START Records for the exercise

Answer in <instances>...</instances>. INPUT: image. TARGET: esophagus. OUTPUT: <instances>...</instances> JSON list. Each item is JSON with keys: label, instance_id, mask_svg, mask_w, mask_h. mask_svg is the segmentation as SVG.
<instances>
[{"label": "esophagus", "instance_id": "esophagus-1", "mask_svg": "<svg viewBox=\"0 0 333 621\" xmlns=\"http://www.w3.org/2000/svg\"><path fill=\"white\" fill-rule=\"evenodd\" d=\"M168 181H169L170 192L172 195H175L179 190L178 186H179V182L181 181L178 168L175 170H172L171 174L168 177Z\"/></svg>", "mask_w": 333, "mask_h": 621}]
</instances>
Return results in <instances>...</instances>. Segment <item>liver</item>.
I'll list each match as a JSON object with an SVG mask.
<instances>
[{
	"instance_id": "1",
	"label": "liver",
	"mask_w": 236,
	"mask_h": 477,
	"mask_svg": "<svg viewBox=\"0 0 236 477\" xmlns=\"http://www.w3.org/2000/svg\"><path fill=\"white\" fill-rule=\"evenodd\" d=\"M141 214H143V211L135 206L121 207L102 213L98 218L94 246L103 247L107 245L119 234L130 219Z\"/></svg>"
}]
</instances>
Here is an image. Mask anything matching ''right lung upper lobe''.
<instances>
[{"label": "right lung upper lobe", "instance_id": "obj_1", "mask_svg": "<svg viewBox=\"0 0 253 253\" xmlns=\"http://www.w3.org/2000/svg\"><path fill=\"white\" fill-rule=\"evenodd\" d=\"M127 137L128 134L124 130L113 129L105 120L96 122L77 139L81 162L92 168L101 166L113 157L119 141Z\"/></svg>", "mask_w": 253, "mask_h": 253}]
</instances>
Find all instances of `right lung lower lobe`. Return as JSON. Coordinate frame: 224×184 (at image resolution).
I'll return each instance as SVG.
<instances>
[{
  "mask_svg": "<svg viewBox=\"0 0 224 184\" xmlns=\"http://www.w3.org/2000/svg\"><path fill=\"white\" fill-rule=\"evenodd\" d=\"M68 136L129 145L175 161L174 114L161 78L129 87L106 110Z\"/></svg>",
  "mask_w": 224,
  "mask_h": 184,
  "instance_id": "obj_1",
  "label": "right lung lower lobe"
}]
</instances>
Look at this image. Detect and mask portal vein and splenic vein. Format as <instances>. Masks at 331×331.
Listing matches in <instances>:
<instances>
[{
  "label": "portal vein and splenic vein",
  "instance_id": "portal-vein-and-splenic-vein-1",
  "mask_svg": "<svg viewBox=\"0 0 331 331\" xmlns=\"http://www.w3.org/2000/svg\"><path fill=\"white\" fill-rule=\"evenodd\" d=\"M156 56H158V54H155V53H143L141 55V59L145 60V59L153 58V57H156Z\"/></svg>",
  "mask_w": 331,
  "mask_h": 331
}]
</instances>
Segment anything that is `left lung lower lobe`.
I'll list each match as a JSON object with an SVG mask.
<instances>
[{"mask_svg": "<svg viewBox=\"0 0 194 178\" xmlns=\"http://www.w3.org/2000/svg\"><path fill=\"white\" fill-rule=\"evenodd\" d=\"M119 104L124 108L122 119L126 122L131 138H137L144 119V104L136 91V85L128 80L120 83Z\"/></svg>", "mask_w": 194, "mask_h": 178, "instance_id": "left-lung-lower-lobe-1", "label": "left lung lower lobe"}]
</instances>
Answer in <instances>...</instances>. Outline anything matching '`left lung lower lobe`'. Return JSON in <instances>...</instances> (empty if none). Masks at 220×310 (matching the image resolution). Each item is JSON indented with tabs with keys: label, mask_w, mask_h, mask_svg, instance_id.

END Records for the exercise

**Your goal:** Count how many lines of the listing contain the string "esophagus", treating uppercase and lowercase as different, and reply with only the number.

**Response for this exercise:** 2